Michele Valerie Ronnick
Professor of Classics
Wayne State University
Professor in Classical and Modern Languages, Literatures, and Cultures at Wayne State University, Michele Valerie Ronnick received her Ph.D. from Boston University (1990). At the American Philological Association’s 1996 meeting she organized the first panel on black classicism. Her books include The Autobiography of William Sanders Scarborough (1852-1926): An American Journey from Slavery to Scholarship (2005) and The Works of William Sanders Scarborough: Black Classicist and Race Leader (2006) and numerous chapters, articles and notes. Her photo installation on black classicists, funded by the James Loeb Classical Library Foundation, has been exhibited 49 times. The Society for Classical Studies, the Women’s Classical Caucus, the Classical Association of the Middle West and South, Eta Sigma Phi, and the cities of Macon, GA and Sarasota, FL. have honored her.
Research and Teaching Fellow
Rothmere Institute of American Studies
University of Oxford
Teaching and Research Fellow at Rothmere American Institute at Oxford University, Tessa Roynon specializes in modern North American literature, particularly African American literature, in Anglophone literature of the black diaspora, and in Classical Reception studies.
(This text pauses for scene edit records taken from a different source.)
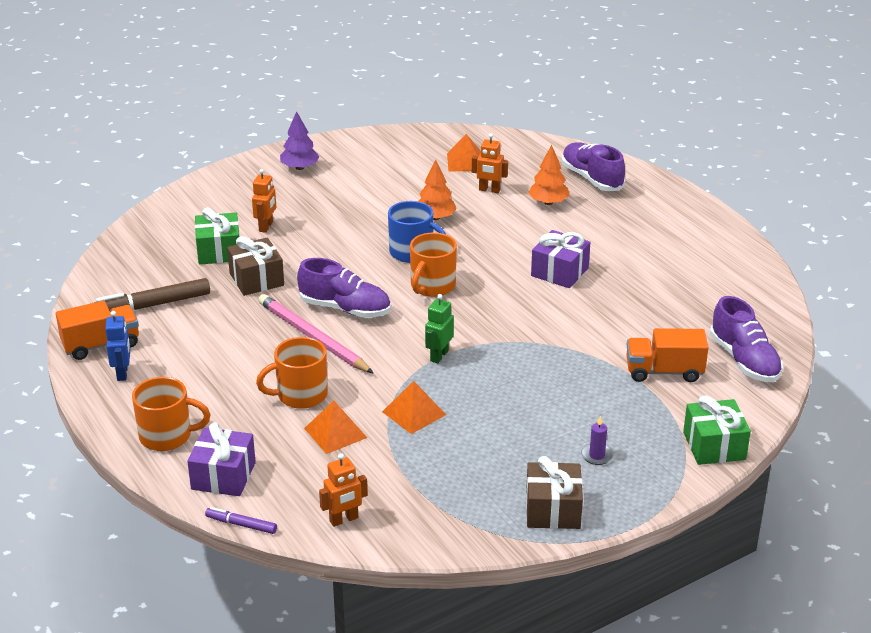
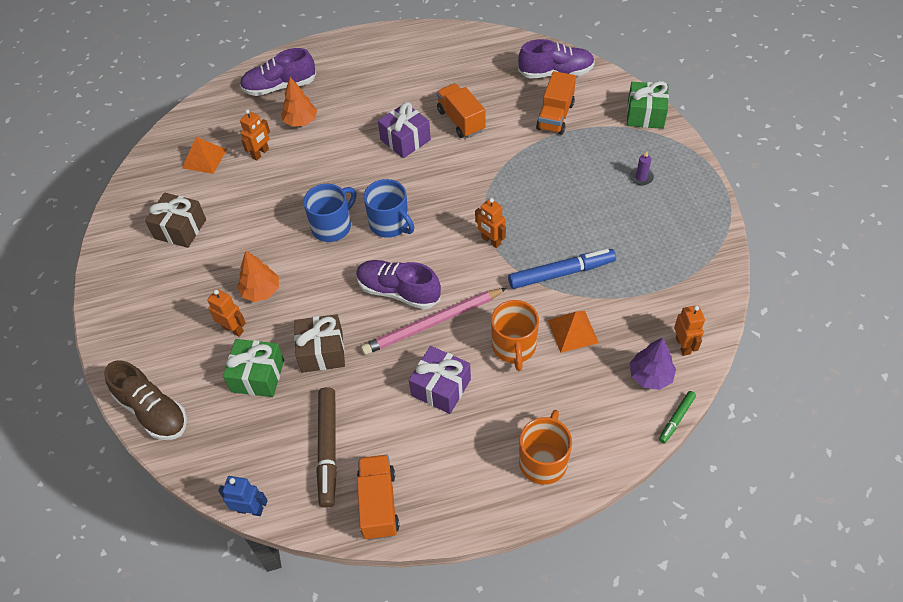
camera: 70 degrees left, 20 degrees up
blue robot [105,311,130,381] -> blue robot moved to [218,476,268,516]
purple gift [187,422,256,496] -> purple gift moved to [409,346,471,414]
purple marker [205,507,277,534] -> green marker [659,391,696,443]
purple tree [280,111,320,170] -> purple tree moved to [630,338,676,390]
purple shoe [297,258,391,318] -> purple shoe turned 105 degrees counterclockwise [356,260,441,309]
orange pyramid [382,381,446,434] -> blue marker [508,249,616,289]
orange mug [410,232,457,297] -> blue mug [364,179,414,238]
orange tree [418,159,457,220] -> orange tree moved to [237,251,279,302]
green robot [425,294,454,364] -> orange robot [475,198,506,248]
brown gift [526,456,583,529] -> brown gift moved to [145,193,206,248]
none -> brown shoe [104,360,187,440]
none -> orange truck [437,83,486,138]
She is the author of The Cambridge Introduction to Toni Morrison (CUP 2012) and Toni Morrison and the Classical Tradition (OUP 2013), as well as numerous articles. She is co-editor of the acclaimed interdisciplinary essay collection, African Athena: New Agendas (OUP 2011, with Daniel Orrells and Gurminder Bhambra), and Executive Editor of the book series Race and Resistance Across Borders, at Peter Lang, which she co-founded in 2014. She is currently writing a book entitled The Classical Tradition in Modern American Fiction (forthcoming with Edinburgh University Press), a study of how modern American novelists ranging from Willa Cather and William Faulkner to Toni Cade Bambara and Percival Everett reference the cultures of ancient Egypt, Greece and Rome, for example in their representations of racial and/or ethnic politics and identities. Other projects include co-editing two collections: Global Ralph Ellison (with Marc C. Conner) and a special issue of The International Journal of the Classical Tradition on the theme of “Ovid and Identity in the Twenty-first Century” (with Daniel Orrells).